Launched in 2019, Klaim aims to address this issue by becoming an intermediary in the traditional payment cycle. Through this approach, KLAIM then enables quick cash replenishment of a medical entity's insurance claims. But before delving into how this is achieved, it is good to understand the gravity of the core problem. "The payment of insurance claims is a cumulative process, which means it may take up to two years before some claims turn to cash," explains Dakki. "This rate of rejection of medical claims makes it difficult for the healthcare industry to sustain its growth and meet analysts' high expectations." In fact, the ripple effect of what seems to primarily be a finance-related issue for medical firms, is one that can be directly felt by the patients too, says Dakki. "Many healthcare providers, especially small ones and hospitals who can't access business loans, are facing persistent cash flow challenges that threaten their existence, and, sometimes, put the patients at risk," he points out.
The good news, however, is that this problem is solvable. "Although 15%-30% of new claims and 15% of resubmitted claims are rejected, 86% of these claim denials can be avoided," says Dakki. "The lack of better managerial and processing systems is still causing healthcare providers to lose revenue, contributing to the overall cash flow problem." And this is exactly where his enterprise's offering comes in. "At Klaim, we provide access to working capital and a better claim management platform, all under one umbrella," explains Dakki. "Our objective is to help healthcare providers get paid faster for their medical claims.

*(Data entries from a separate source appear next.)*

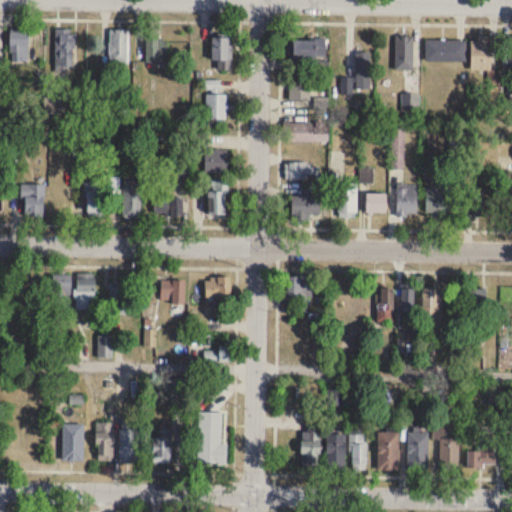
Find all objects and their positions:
road: (375, 1)
road: (150, 18)
building: (19, 45)
building: (64, 46)
building: (119, 47)
building: (308, 48)
building: (156, 50)
building: (445, 50)
building: (221, 51)
building: (404, 52)
building: (480, 53)
building: (509, 54)
building: (362, 70)
building: (347, 85)
building: (300, 87)
building: (410, 101)
building: (216, 106)
road: (277, 124)
building: (303, 132)
building: (397, 148)
building: (215, 161)
building: (301, 170)
building: (216, 197)
building: (32, 199)
building: (93, 199)
building: (132, 199)
building: (406, 199)
building: (437, 199)
building: (347, 200)
building: (375, 202)
building: (456, 204)
building: (482, 204)
building: (168, 206)
building: (305, 207)
road: (118, 223)
road: (255, 247)
road: (257, 256)
road: (118, 264)
road: (374, 268)
building: (84, 286)
building: (217, 286)
building: (297, 286)
building: (172, 291)
building: (61, 292)
building: (116, 298)
building: (385, 304)
building: (476, 304)
building: (407, 307)
building: (431, 307)
building: (149, 337)
building: (105, 347)
building: (215, 352)
road: (234, 352)
road: (127, 366)
road: (274, 369)
road: (383, 370)
building: (104, 441)
building: (72, 442)
building: (310, 445)
building: (212, 446)
building: (161, 447)
building: (335, 451)
building: (358, 451)
building: (388, 451)
building: (417, 451)
building: (448, 455)
building: (481, 457)
road: (372, 474)
road: (233, 492)
road: (255, 494)
road: (86, 510)
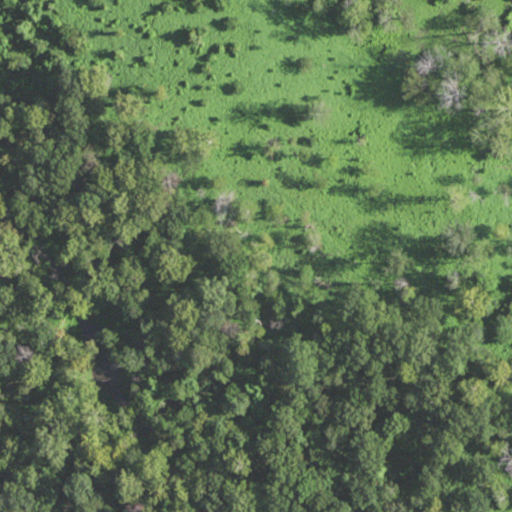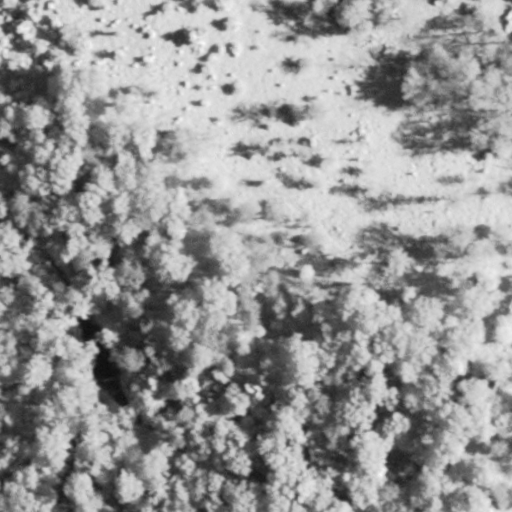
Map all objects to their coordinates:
road: (154, 461)
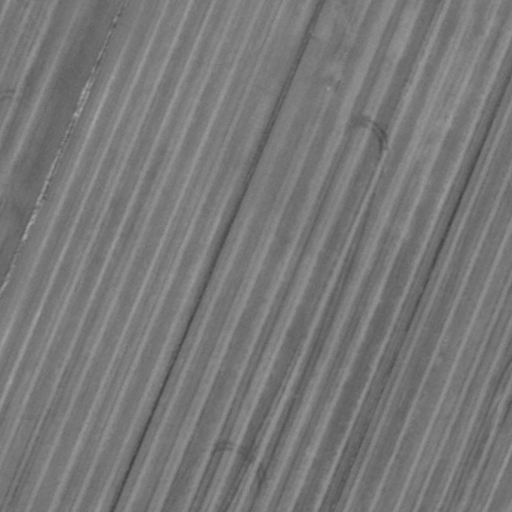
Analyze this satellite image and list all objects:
crop: (256, 256)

We believe the only way to do this is to have a combination of technology, a claim management platform with automation, and also extend working capital to healthcare providers."

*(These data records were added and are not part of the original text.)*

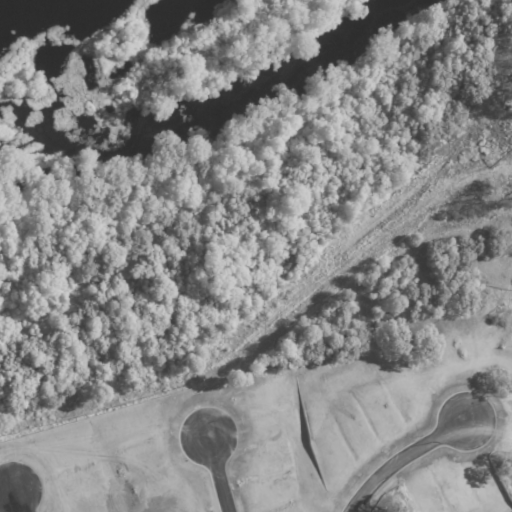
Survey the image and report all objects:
park: (114, 59)
road: (400, 458)
road: (217, 473)
road: (8, 500)
road: (16, 500)
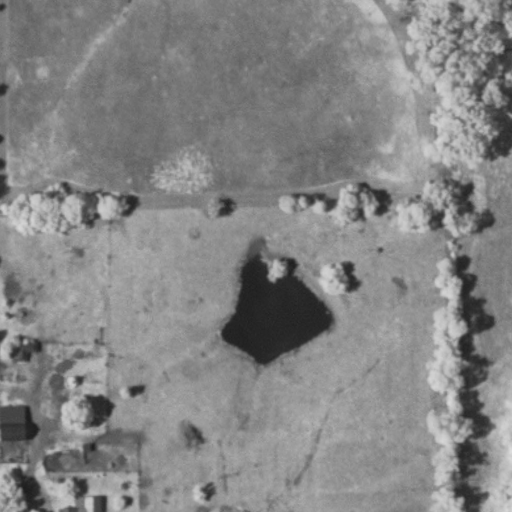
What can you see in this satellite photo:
building: (25, 350)
building: (14, 423)
building: (87, 505)
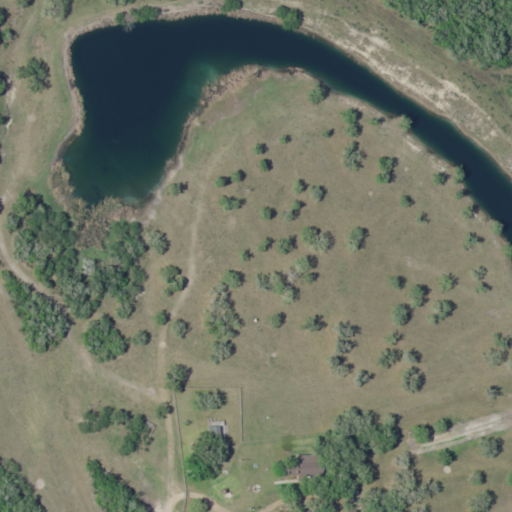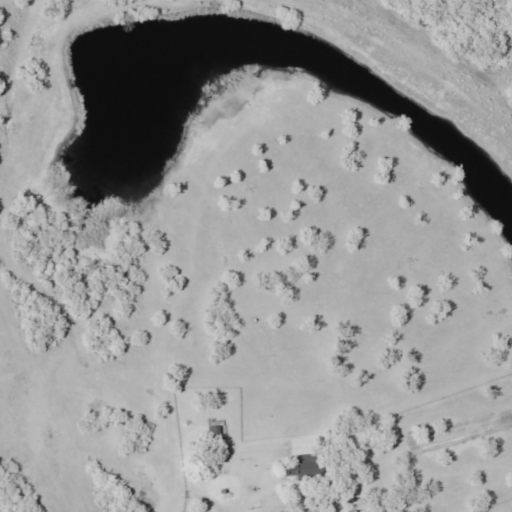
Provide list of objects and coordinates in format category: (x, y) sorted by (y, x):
building: (213, 442)
building: (300, 467)
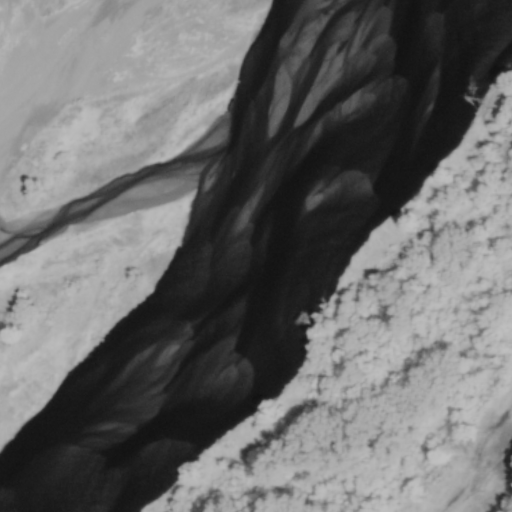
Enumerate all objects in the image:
river: (53, 52)
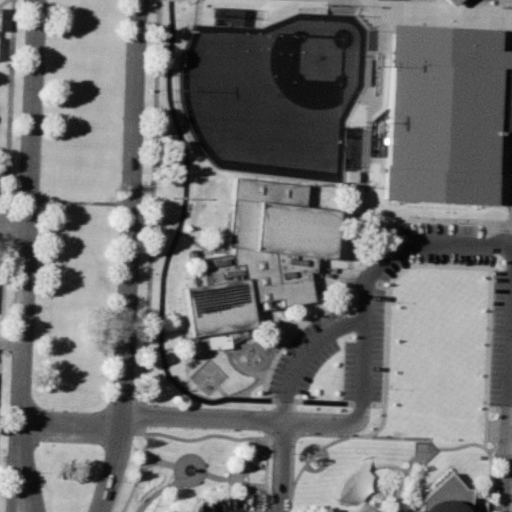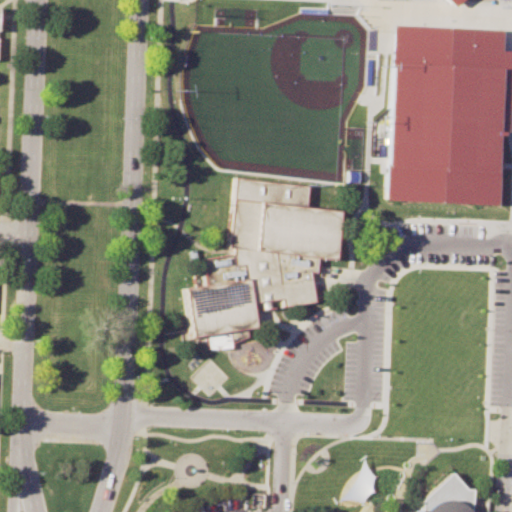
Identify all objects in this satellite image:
road: (6, 1)
building: (447, 1)
road: (427, 3)
road: (436, 7)
building: (310, 9)
street lamp: (21, 36)
street lamp: (148, 37)
road: (427, 65)
building: (366, 71)
park: (273, 91)
road: (8, 110)
building: (442, 113)
building: (442, 114)
street lamp: (44, 116)
road: (7, 117)
street lamp: (120, 117)
road: (3, 167)
street lamp: (15, 189)
road: (2, 191)
road: (152, 200)
road: (79, 203)
park: (79, 205)
street lamp: (141, 205)
park: (327, 206)
road: (2, 215)
road: (489, 221)
road: (4, 229)
road: (14, 231)
road: (187, 236)
road: (3, 240)
building: (257, 254)
road: (27, 256)
road: (126, 257)
street lamp: (13, 258)
building: (256, 258)
road: (443, 265)
road: (372, 273)
street lamp: (114, 283)
road: (1, 290)
parking lot: (436, 300)
road: (171, 330)
road: (511, 341)
road: (11, 343)
parking lot: (307, 352)
road: (303, 353)
road: (240, 369)
road: (510, 372)
street lamp: (135, 376)
road: (225, 376)
road: (154, 382)
road: (252, 384)
road: (192, 389)
road: (221, 390)
road: (240, 398)
road: (322, 401)
street lamp: (70, 408)
road: (497, 409)
road: (200, 417)
road: (316, 423)
road: (71, 425)
street lamp: (149, 427)
street lamp: (185, 427)
street lamp: (7, 429)
street lamp: (221, 429)
street lamp: (257, 430)
road: (509, 431)
street lamp: (301, 433)
street lamp: (338, 433)
road: (329, 434)
street lamp: (372, 435)
street lamp: (408, 436)
street lamp: (132, 438)
road: (242, 438)
street lamp: (444, 438)
street lamp: (481, 439)
street lamp: (290, 452)
road: (312, 454)
road: (160, 460)
road: (148, 463)
park: (193, 466)
road: (386, 466)
road: (280, 467)
road: (240, 470)
road: (505, 471)
street lamp: (39, 472)
park: (68, 472)
road: (508, 473)
street lamp: (95, 479)
road: (192, 479)
street lamp: (289, 481)
building: (353, 482)
road: (248, 483)
road: (19, 486)
road: (349, 492)
building: (443, 496)
street lamp: (512, 496)
building: (444, 497)
parking lot: (227, 504)
park: (22, 511)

The first step in this combined process involves healthcare providers to create an account with Klaim, following which the entity's financial performance will be evaluated. After that, once a healthcare provider signs a contract with Klaim, it becomes eligible to receive medical claim payments in cash within seven days. Here, Klaim charges a processing fee, which is calculated as a percentage of the value of a given claim. "We use technology to assess and buy claims that have a very good chance of being paid by the insurer (low-risk claims), and typically reject ones that don't have such chances," explains Dakki. "With this advanced payment system, healthcare providers can cash in on their medical claims quickly, giving them the positive cash flow and working capital they need to support growing operations."